General Principles for management of suspected fractures or dislocations

  • Assessment and treatment of the fracture
    • Calm and reassure the patient.
    • Recognize and assess fracture or dislocation.
    • Cut away clothing and remove jewelry from the injury site.
    • Splint fractures in a manner that immobilizes the joint above and below the fracture site.
    • All fractures should be splinted in the position of function without using excessive force or causing the patient to experience extreme pain.
    • Distal pulses and neurological function should be checked before and after splinting.
    • Straighten angulated fractures of long bones with gentle traction prior to splinting.
    • Cover all open wounds with sterile dressings prior to application of a splint.
    • Pad all splints to prevent excessive pressure.
    • Apply cold packs to ischemic fractures, from site of injury to distal end.
    • Immobilize fractures prior to movement of the patient.
    • Leave fingers and toes exposed if possible.
    • Wrap extremities distal to proximal.
    • Splints should not impair circulation
    • Elevate the extremities following immobilization where possible (not if the patient has a potential c-spine injury).
    • kling is used for upper extremity fractures, and 6" kling is used for lower extremity fractures.
    • When in doubt, SPLINT.


Review: Rapid Trauma Assessment/Assessing and Prioritizing Extremity Fractures

  • Introduction
  • Rapid PA
  • Prioritizing fractures
  • Principles of treating fractures

Remotivation: EMT-B's responding to incidents with a report of significant MOI should be prepared to triage, and do rapid patient assessment.
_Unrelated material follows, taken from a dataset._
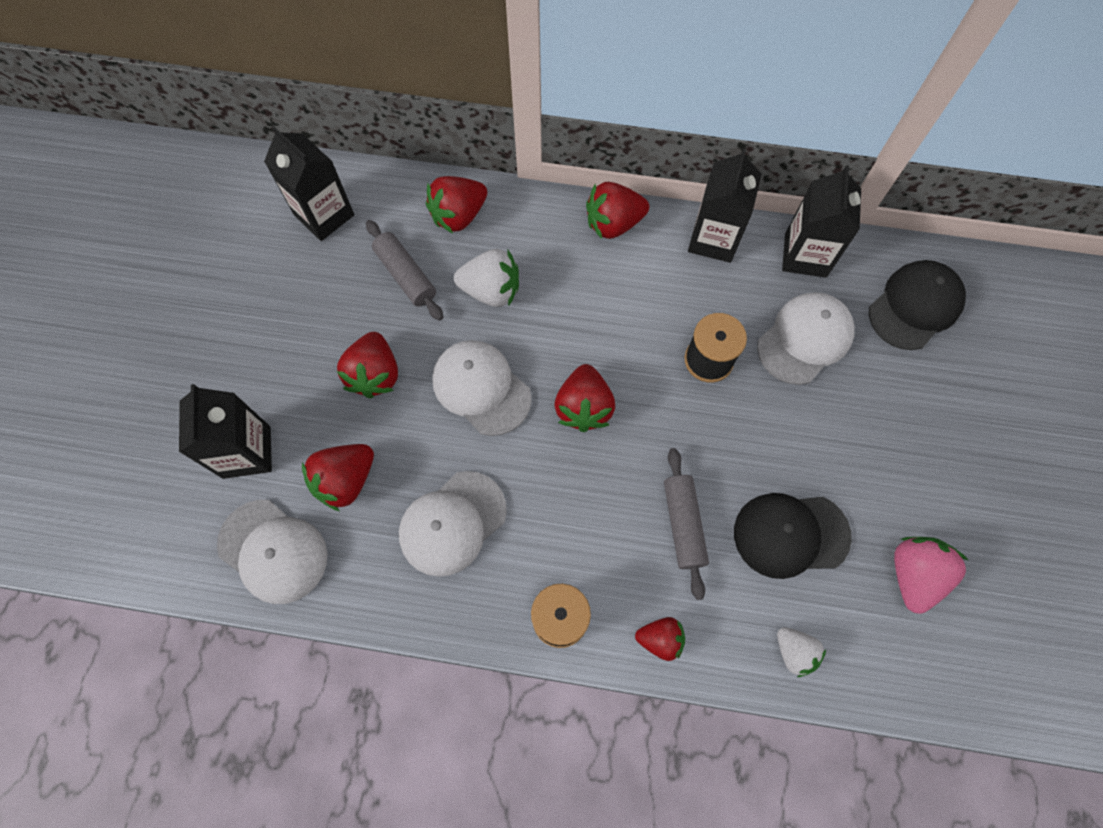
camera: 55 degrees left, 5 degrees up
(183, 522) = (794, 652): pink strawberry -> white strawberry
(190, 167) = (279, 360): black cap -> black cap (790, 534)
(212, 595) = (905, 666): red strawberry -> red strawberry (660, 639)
Remember that extremity trauma may look dramatic, however, it is rarely life threatening.

Assignment: Create mock situations giving victims significant mechanism of injury. Assign each victim two life threatening injuries, and four extremity fractures.

Evaluation Students should demonstrate a rapid trauma assessment, and tell the instructor the priority of all fractures found during the assessment.